Heute ist „Behaupte dich gegen Mobbing – Tag“.
Wo hört Necken auf, wo fängt Mobbing an?

Schon in der Kindheit, in der Kita und später in der Schule… fängt das an.
Kann die betroffenen Kinder mürbe und anfällig machen für den Rest ihres Lebens.
Zieht heutzutage durch die mediale Vielfältigkeit ungeahnte, riesengroße Spiral-Kreise…
#metoo – sexuelle Belästigung – ist auch eine Art von Mobbing.

Mobbing ist  Unterdrückung, Erniedrigung, Demütigung und Machtmissbrauch, Herabwürdigung und gewollte Selbstbewusstseins-Kränkung.

Wenn der Boss oder die Chefin selbst  einen oder mehrere der  „Untergebenen“  mobben,   ist das „Bossing“ und zeigt die nicht vorhandene  Leitungs- und Sozialkompetenz des Vorgesetzten.

Das zu wissen, hilft  einem Mobbing-Betroffenen aber nicht wirklich weiter.

Es sind oft erstmal Worte, die für andere spaßig klingen, die aber nicht spaßig sind.
Wenn Herr X. im Beisein von Kollegen grinsend „Naa, heute schon ne Runde unterm Schreibtisch gehockt?“ sagt, klingt das nichts von der „Vorher-Situation“ Wissende schon mal wie ein Scherz.
Für denjenigen, der aber unter den Schreibtisch krabbeln musste, weil Herr X. fünf Minuten vorher, als noch keine weiteren Kollegen dabei waren, von DEM Schreibtisch ein paar Unterlagen herunter“geschubst“ hat… und danach grinsend-polternd sagte „Heben Sie das gefälligst auf!“ – für denjenigen klingt das fies, demütigend und herablassend.

Keiner kann einem anderen das Maß vorgeben, was er auszuhalten hat.
Jeder Mensch und jedes Tier hat unterschiedliche Empfindungen und damit auch unterschiedliche Belastbarkeits-Grenzen.

Sich gegen Mobbing zu behaupten, ist sicher in manchen „Fällen“ machbar.
Wenn zum Beispiel andere Kollegen, die vielleicht auch was mitbekommen (haben), den Ar… in der Hose haben und den Betroffenen nicht alleine im sauren Regen stehen lassen.
Wenn es einen vernünftigen Betriebsrat, Gleichstellungsbeauftragten oder andere(n) Ansprechpartner in der Firma gibt, dem man auch wirklich vertrauen kann.
Wenn es eben NICHT der/die Vorgesetzte ist, der/die selbst mobbt.
Wenn es…  endlich mal allen klar wird, das Mobbing ein Zeichen für Unfähigkeit des Mobbers selber ist.
Und wenn die „Opfer“ nicht mehr verhöhnt oder in die Enge getrieben werden.
Sondern Hilfe finden statt Spießruten laufen zu müssen…
Wenn sie nicht mehr vom Jobcenter oder Arbeitsamt erstmal ne Sperre bekommen, weil sie selbst erst alles beweisen müssen und das dann ewig lange durch einige Amtsräume und Hände gereicht wird, um es zu prüfen.
Wenn sie nicht mehr das Gefühl vermittelt bekommen, „Täter“ statt „Betroffene“ zu sein und somit nicht mehr als „Du bist doch selbst schuld“-Verhämte behandelt werden.

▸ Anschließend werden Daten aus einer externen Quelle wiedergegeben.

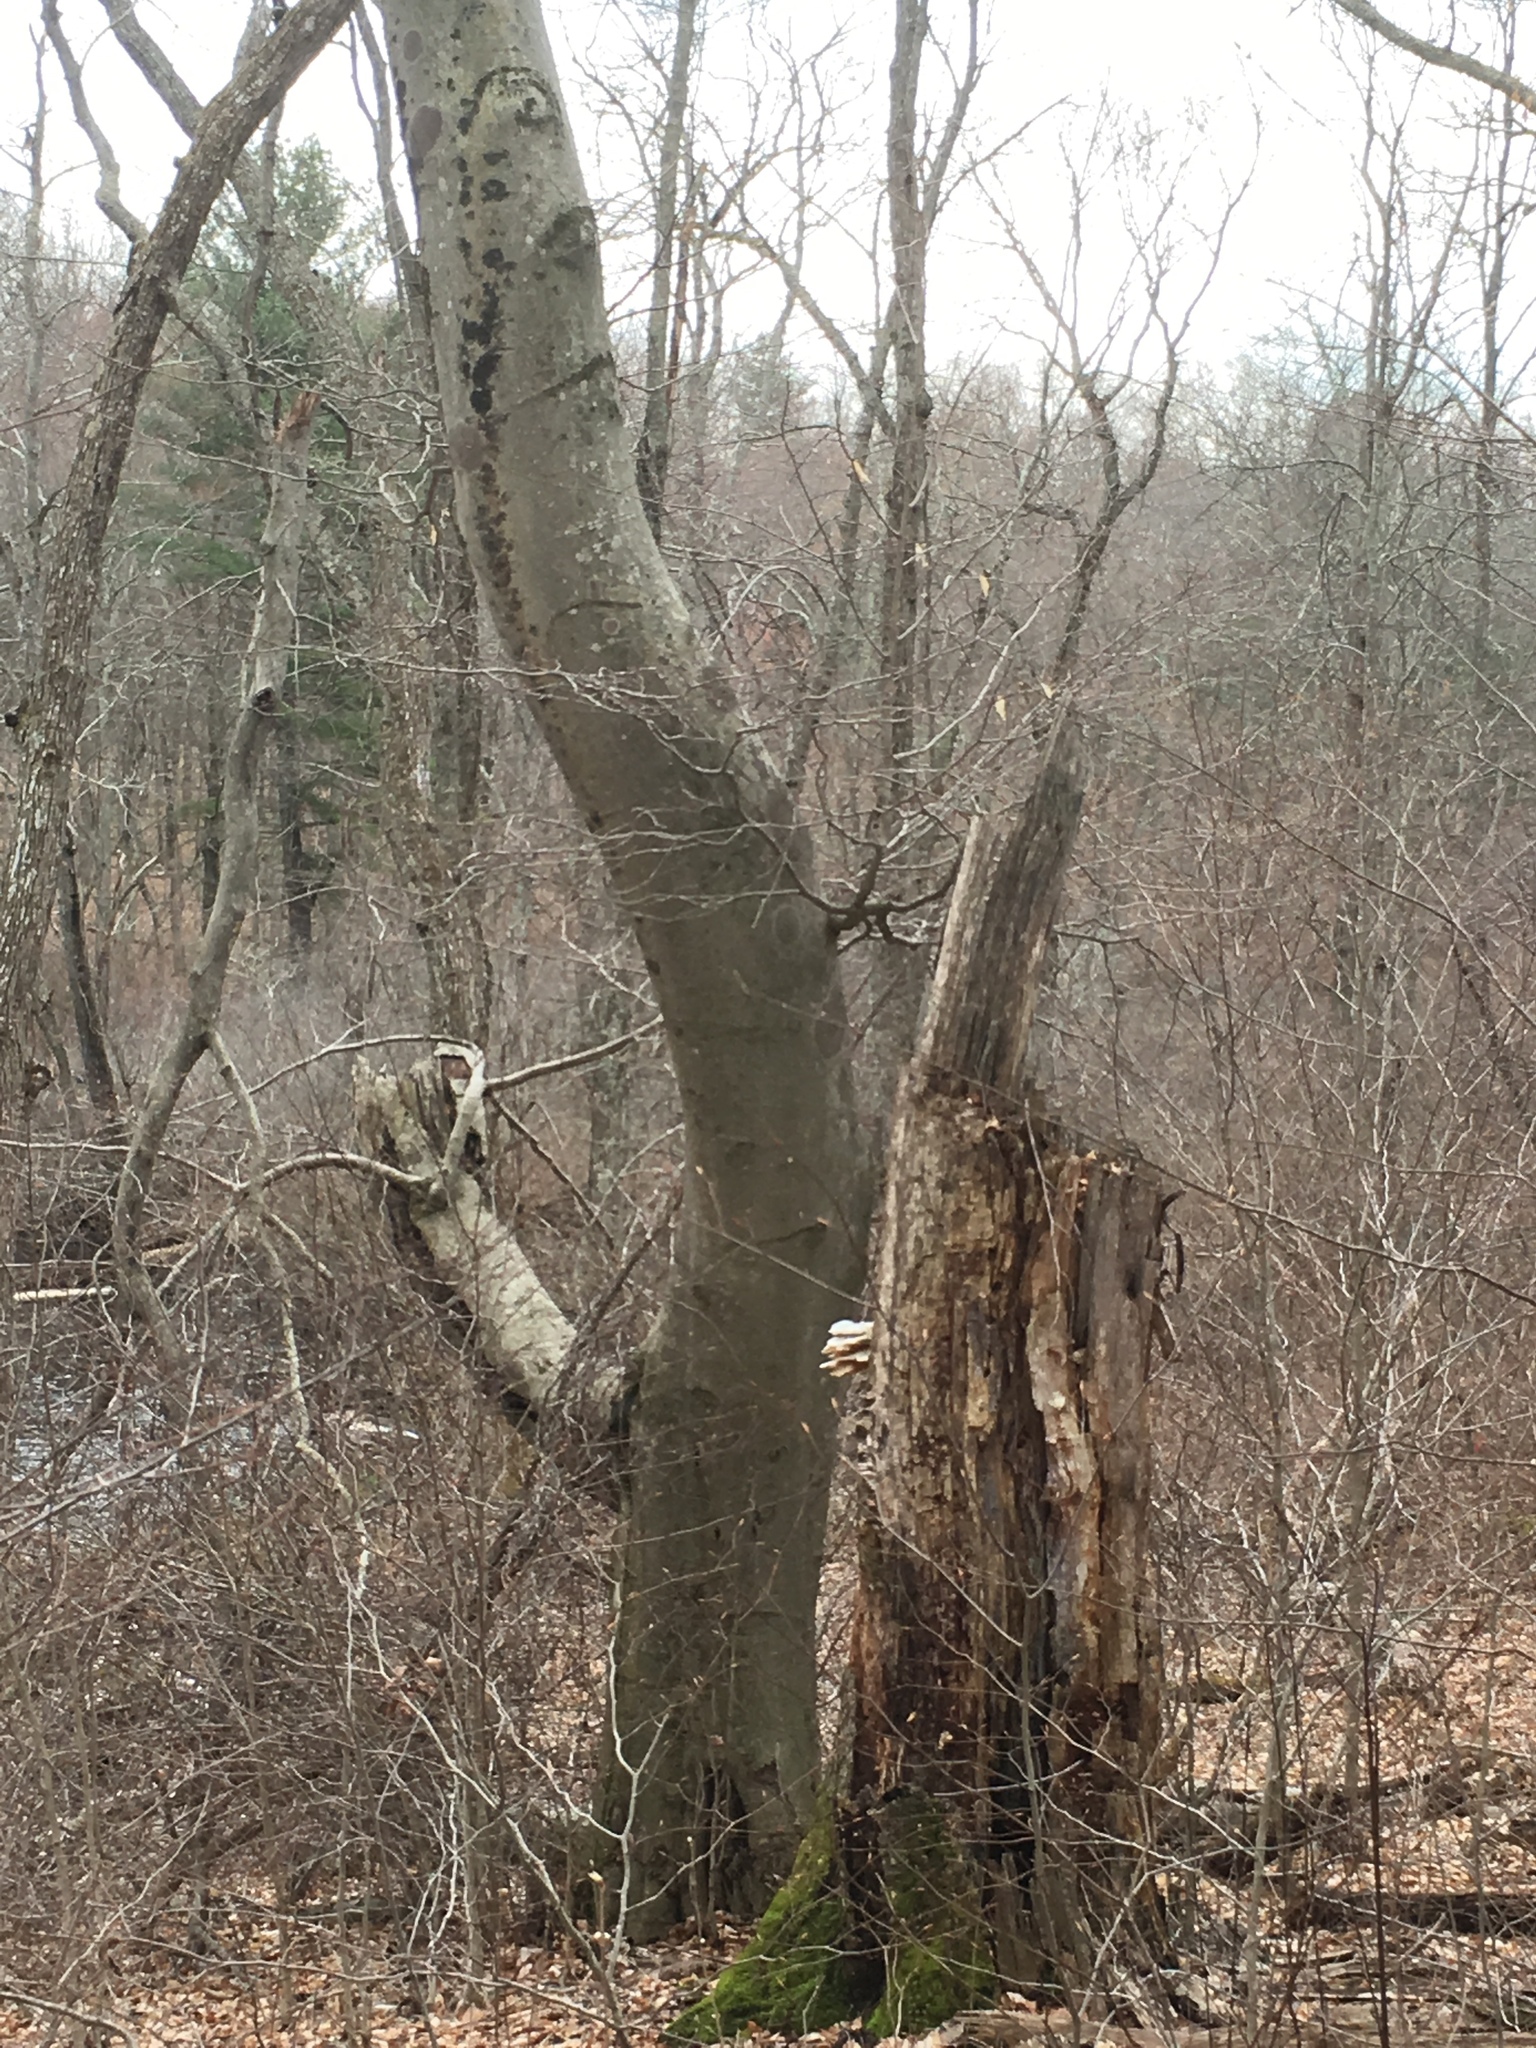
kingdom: Plantae
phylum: Tracheophyta
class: Magnoliopsida
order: Fagales
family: Fagaceae
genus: Fagus
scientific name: Fagus grandifolia
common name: American beech
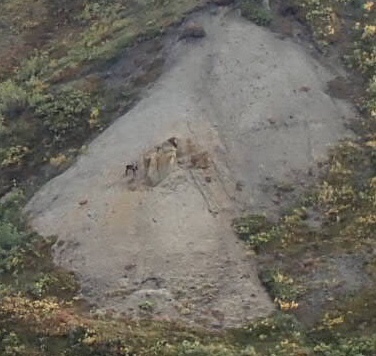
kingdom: Animalia
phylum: Chordata
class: Mammalia
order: Artiodactyla
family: Cervidae
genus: Rangifer
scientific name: Rangifer tarandus
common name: Reindeer
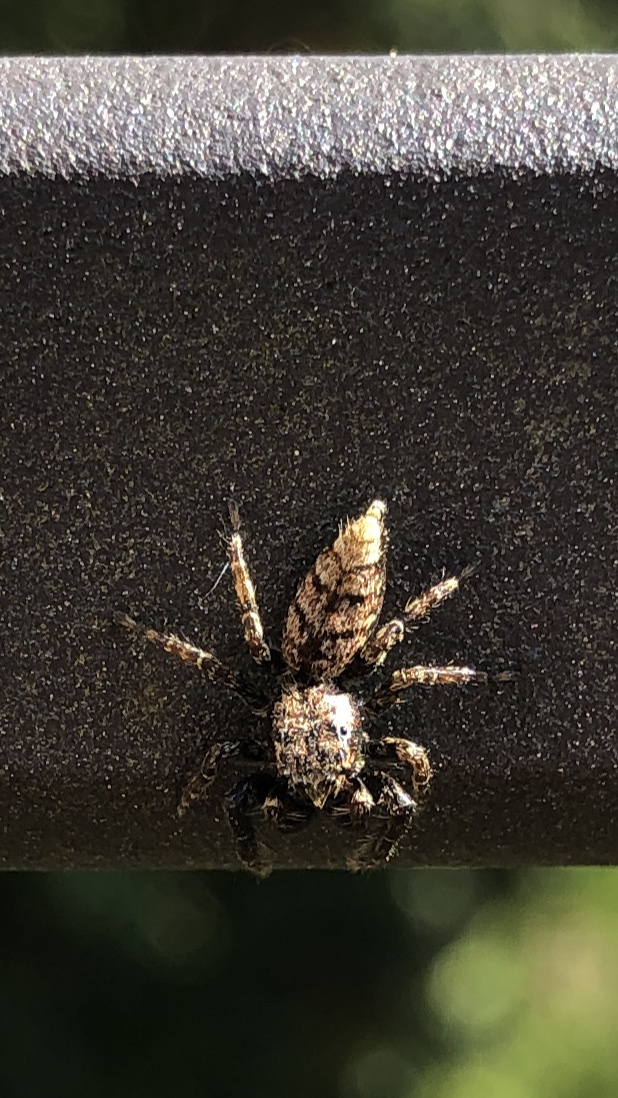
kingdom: Animalia
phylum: Arthropoda
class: Arachnida
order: Araneae
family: Salticidae
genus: Marpissa
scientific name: Marpissa muscosa
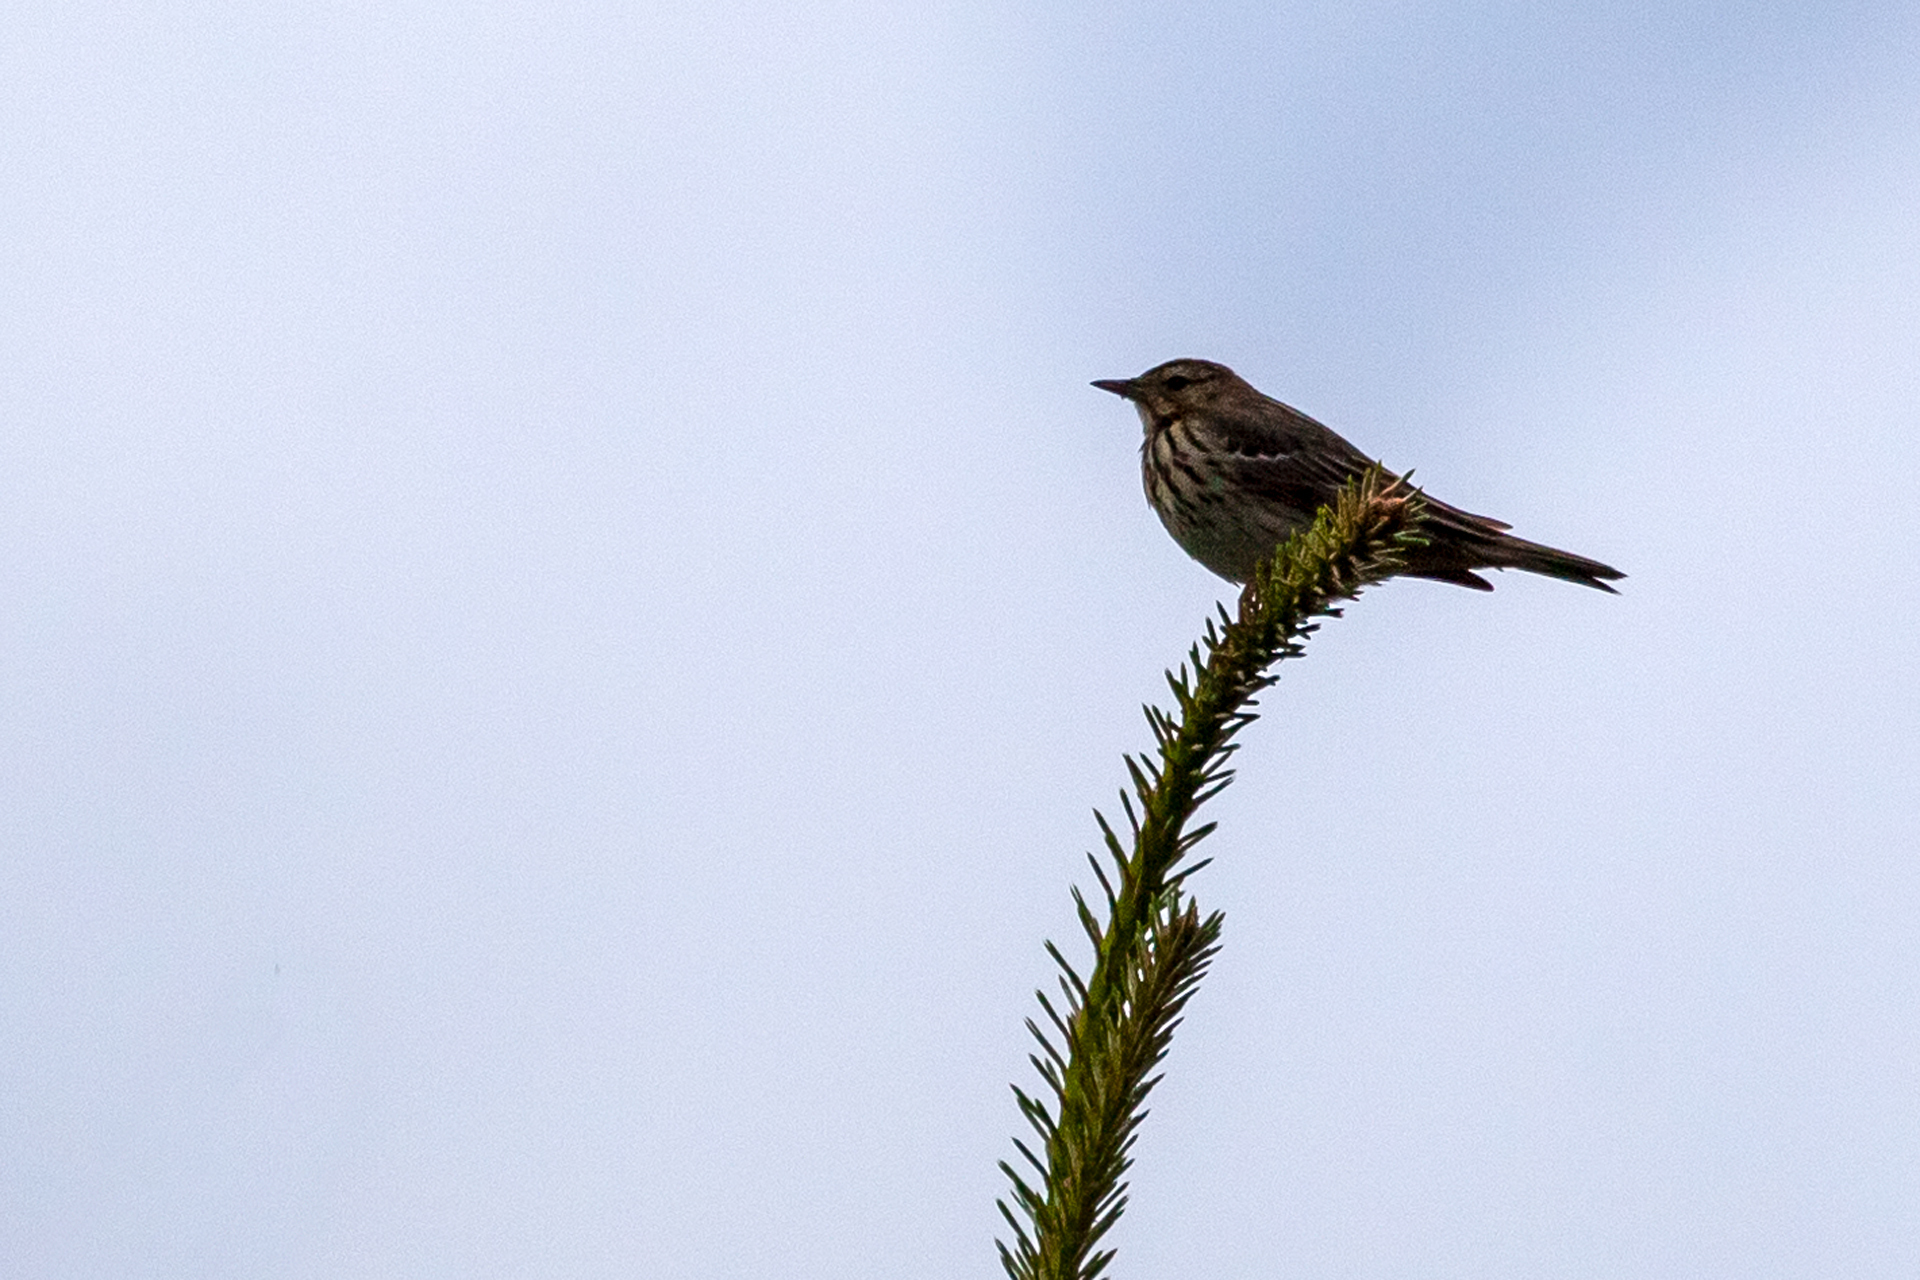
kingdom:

Wenn die Mobber für ihr Tun bestraft werden und nicht die Gemobbten, die unter der Existenznot leiden müssen – DANN kann man sich gegen Mobbing behaupten…

Ein Gedanke zu “Necken? Ärgern? Mobben?

  1. Oi….das kommt mir wirklich sehr bekannt vor….zu bekannt. Alles…..von Gewichtsabnahme bis hin zu den Beruhigungsmitteln und der Gewichtsabnahme. Bis hin zur Krankschreibung. Und einer Kündigung, die allerdings auf meinem Mist gewachsen ist.